Como bien matiza el escritor y traductor Xu Ke (de quien traducimos un artículo al respecto a continuación), en la mayoría de los casos, se trata de usos puntuales, no de obras escritas enteramente en dialecto, pues para la mayoría de los autores es necesario hacer equilibrios entre las posibilidades expresivas que ofrece el uso de formas dialectales y la necesidad de llegar a un amplio número de lectores a los que la aparición de palabras en un dialecto desconocido podría desanimar. Por ejemplo, el shanghainés que aparece en la novela Fan Hua es una versión «moderada» del dialecto para que la obra resulte inteligible a los lectores de otras zonas de China.

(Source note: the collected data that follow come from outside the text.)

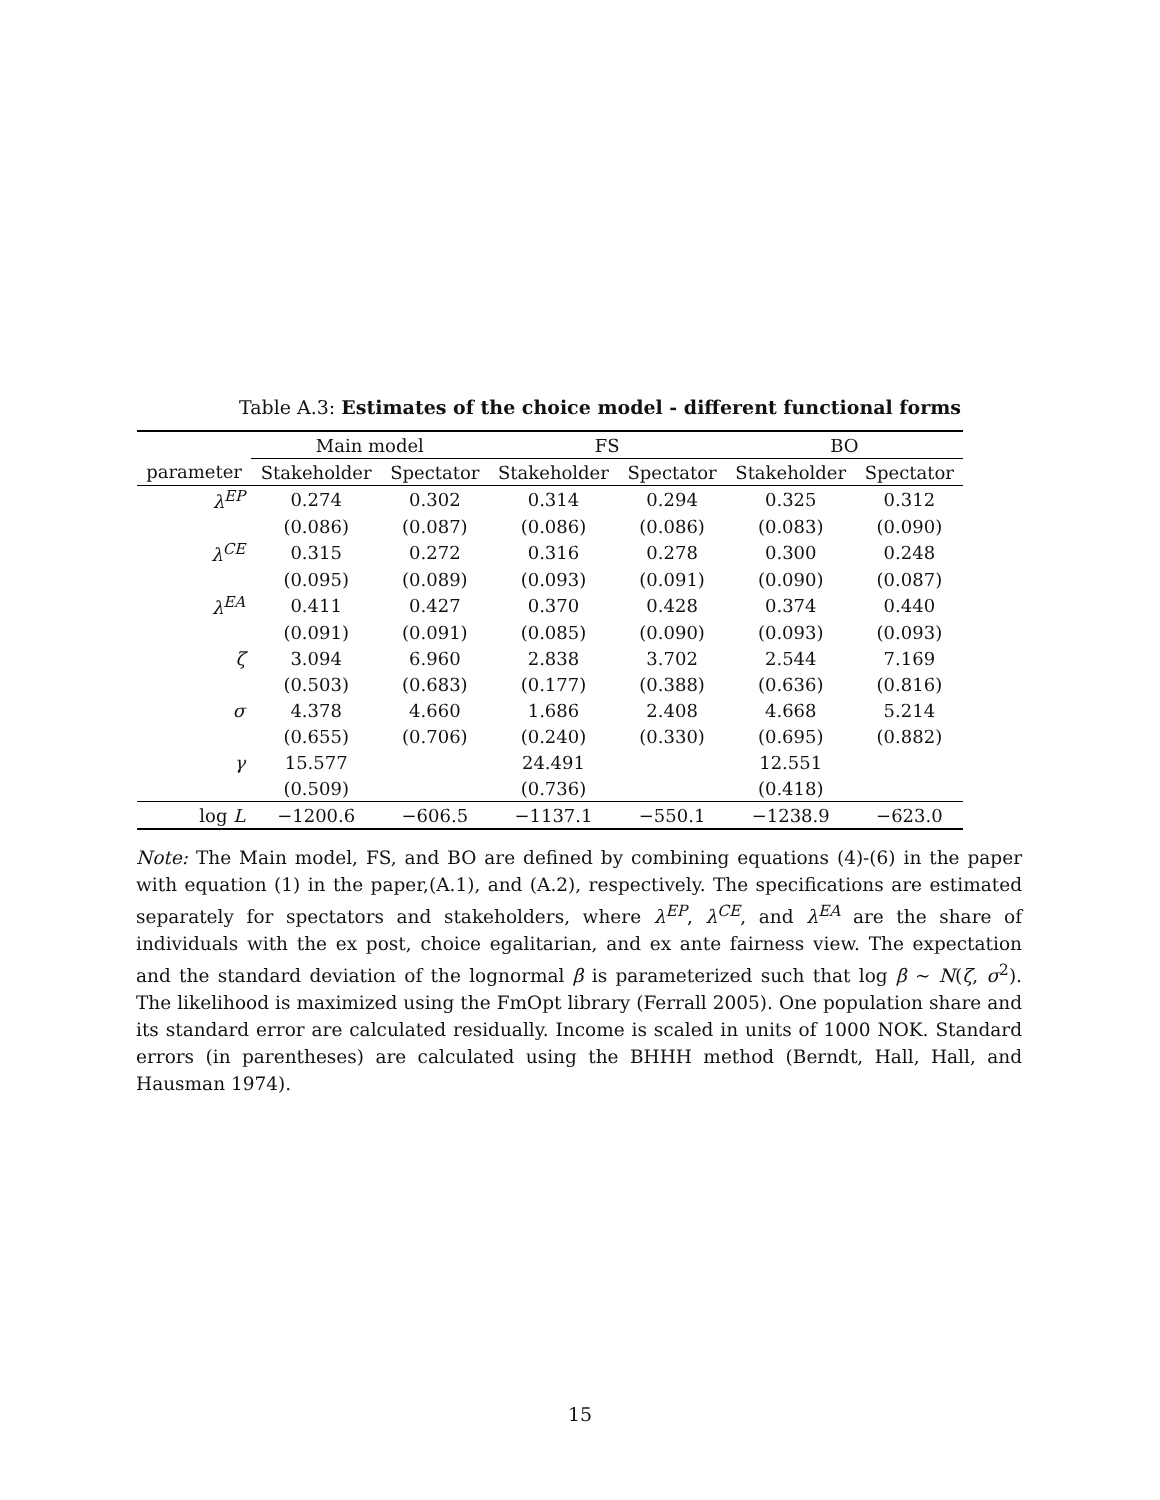Table A.3: Estimates of the choice model - different functional forms
| | Main model | | FS | | BO | |
| --- | --- | --- | --- | --- | --- | --- |
| parameter | Stakeholder | Spectator | Stakeholder | Spectator | Stakeholder | Spectator |
| λ<sup>EP</sup> | 0.274 | 0.302 | 0.314 | 0.294 | 0.325 | 0.312 |
| | (0.086) | (0.087) | (0.086) | (0.086) | (0.083) | (0.090) |
| λ<sup>CE</sup> | 0.315 | 0.272 | 0.316 | 0.278 | 0.300 | 0.248 |
| | (0.095) | (0.089) | (0.093) | (0.091) | (0.090) | (0.087) |
| λ<sup>EA</sup> | 0.411 | 0.427 | 0.370 | 0.428 | 0.374 | 0.440 |
| | (0.091) | (0.091) | (0.085) | (0.090) | (0.093) | (0.093) |
| ζ | 3.094 | 6.960 | 2.838 | 3.702 | 2.544 | 7.169 |
| | (0.503) | (0.683) | (0.177) | (0.388) | (0.636) | (0.816) |
| σ | 4.378 | 4.660 | 1.686 | 2.408 | 4.668 | 5.214 |
| | (0.655) | (0.706) | (0.240) | (0.330) | (0.695) | (0.882) |
| γ | 15.577 | | 24.491 | | 12.551 | |
| | (0.509) | | (0.736) | | (0.418) | |
| log L | −1200.6 | −606.5 | −1137.1 | −550.1 | −1238.9 | −623.0 |
Note: The Main model, FS, and BO are defined by combining equations (4)-(6) in the paper with equation (1) in the paper,(A.1), and (A.2), respectively. The specifications are estimated separately for spectators and stakeholders, where λ<sup>EP</sup>, λ<sup>CE</sup>, and λ<sup>EA</sup> are the share of individuals with the ex post, choice egalitarian, and ex ante fairness view. The expectation and the standard deviation of the lognormal β is parameterized such that log β ∼ N(ζ, σ<sup>2</sup>). The likelihood is maximized using the FmOpt library (Ferrall 2005). One population share and its standard error are calculated residually. Income is scaled in units of 1000 NOK. Standard errors (in parentheses) are calculated using the BHHH method (Berndt, Hall, Hall, and Hausman 1974).
15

La publicación de las novelas de Jin Yucheng y Yan Ge en 2012-2013 no ha hecho más que resucitar este viejo debate latente, dando lugar a detractores que consideran las inserciones dialectales como una barrera para la comprensión de los lectores-compradores, y defensores que lo alaban como un recurso enriquecedor y fuente de renovación para el lenguaje literario chino. Yang Yang (杨扬), profesor de literatura contemporánea en la Universidad Normal del Este de China, afirma: «son más los autores y críticos que consideran que la escritura en dialecto ha sacado a la luz un particular mecanismo de creación que ha hecho tomar conciencia sobre la existencia de la cuestión. Al explorar la escritura en dialecto, se ha abierto de nuevo el mundo literario, como si contempláramos lo variado que es el mundo vital que permanecía oculto bajo el lenguaje. La novela Fan Hua, mediante el uso del shanghainés, ha revelado un mundo de voces que permite a los lectores percibir las múltiples posibilidades de la expresión literaria»[2]. Este comentario, junto con afirmaciones como la arriba mencionada de Yan Ge, revelan los deseos de renovación lingüística de algunos círculos literarios en China. De esta forma, el debate sobre la presencia de los dialectos en la literatura se sitúa entre una voluntad puramente literaria de renovación del lenguaje y la necesidad de los escritores de hacerse notar y vender sus obras atendiendo a las demandas de un mercado literario caracterizado por una enorme y creciente competencia. A esta doble vertiente hace referencia el escritor Xu Ke en el artículo que traducimos a continuación.

(Publicado originalmente en RCT, nº1, primer semestre 2014).

 


[1] “Gaobie qingchun wenxue zhi hou: ‘80 niandai zuojia’ qunxiang”, en Waitan Huabao, nº 542, 2013/05/30, p. 73.

[2] Yang Yang, “Wenxue piping yu xin shiji Zhongguo wenxue”, en Jiefang Ribao, 2014/06/28, p. 7.